Investment in science and technology and house building have been prioritised, with monies set aside to promote enterprise in the English regions.
Nicknamed ‘spreadsheet Phil’, the chancellor is known to attach the highest priority to infrastructural investment as a means of tackling Britain’s sluggish productivity performance.
He has watered down his predecessor George Osborne’s commitment to balance the budget, a move criticised by those opposed to austerity.
Mr Hammond has promised merely a return to balance “as soon as possible”, though he tickled his party’s hard-right wing with an announcement of £3.5bn (€4.1bn) in promised efficiencies.
Almost £500m has been set aside by him to help the civil service prepare for Brexit, with April 2019 penciled in as the final departure date.
He also confirmed that the UK would have two budgets in the coming year as a result of the shift to an autumn budget.

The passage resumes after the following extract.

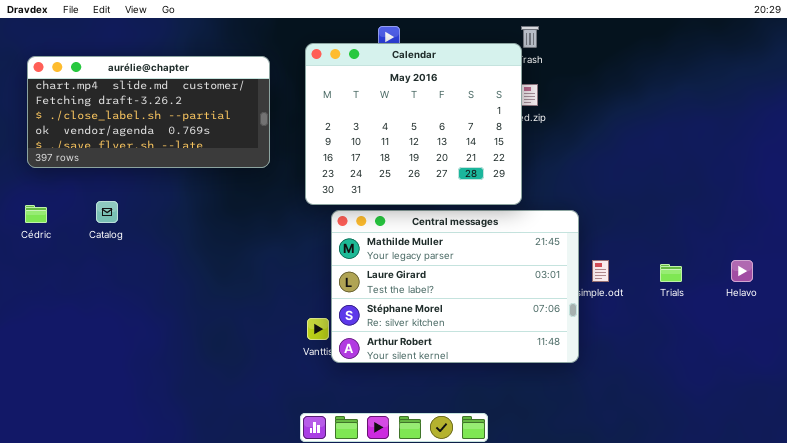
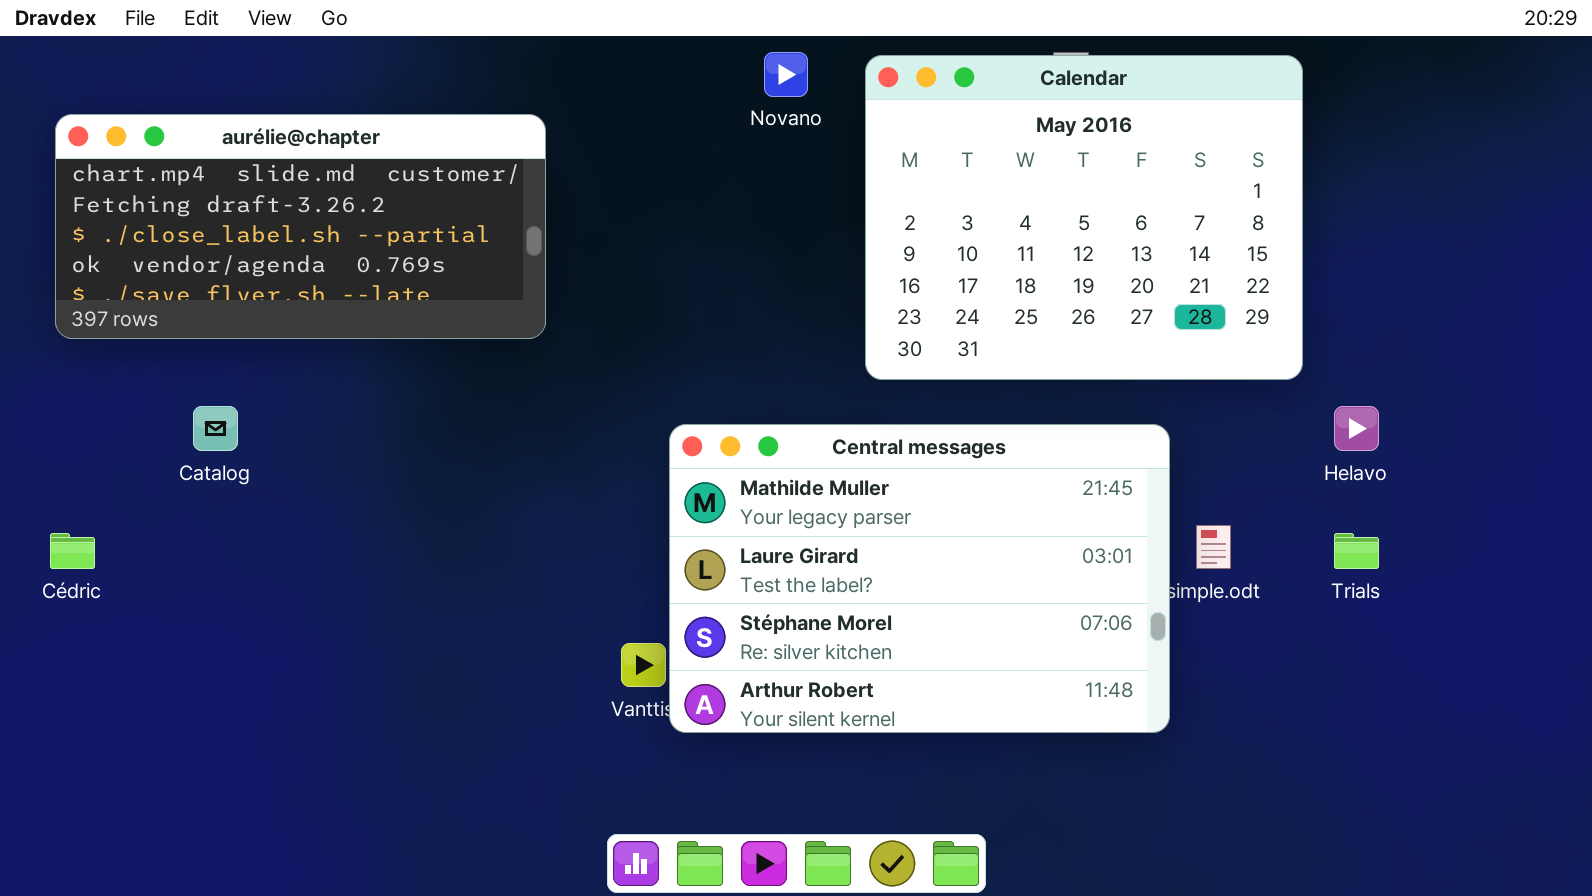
Calendar: [305,43,522,205] -> [865,55,1303,380], moved
Cédric: [25,205,47,223] -> [50,533,95,569], moved
Helavo: [731,260,753,282] -> [1334,406,1379,451], moved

However, Mr Hammond also further increased the tax on insurance premiums, provoking fury in the sector, while estate agents will no longer be allowed to charge up-front commission when letting property.
People with young families may benefit from greater aid for childcare, while the marginal tax on the income of those returning to work from welfare falls from 65% to 63%, in a move designed to tackle the so-called tax wedge.
He released a markedly downbeat UK growth forecast, prepared by the independent forecaster, the Office for Budget Responsibility.
UK borrowing over the next five or six years will be £122bn higher than envisaged by Mr Osborne.
The country’s national debt is now forecast to hit £2 trillion by 2020 or 2021.
Mr Hammond’s autumn statement comes just days after an upbeat address to the Confederation of British Industry by the Prime Minister Theresa May.
She appeared in that speech to commit to an acceleration in the reductions in the UK headline corporation tax rate, first proposed by Mr Osborne.
Under Mr Osborne’s plan, the rate is due to fall to 17% in stages by 2021, heaping added pressure on the Government here.
The big question is whether a policy of slashing corporation taxes to woo inward investment can be justified as the UK’s fiscal outlook worsens.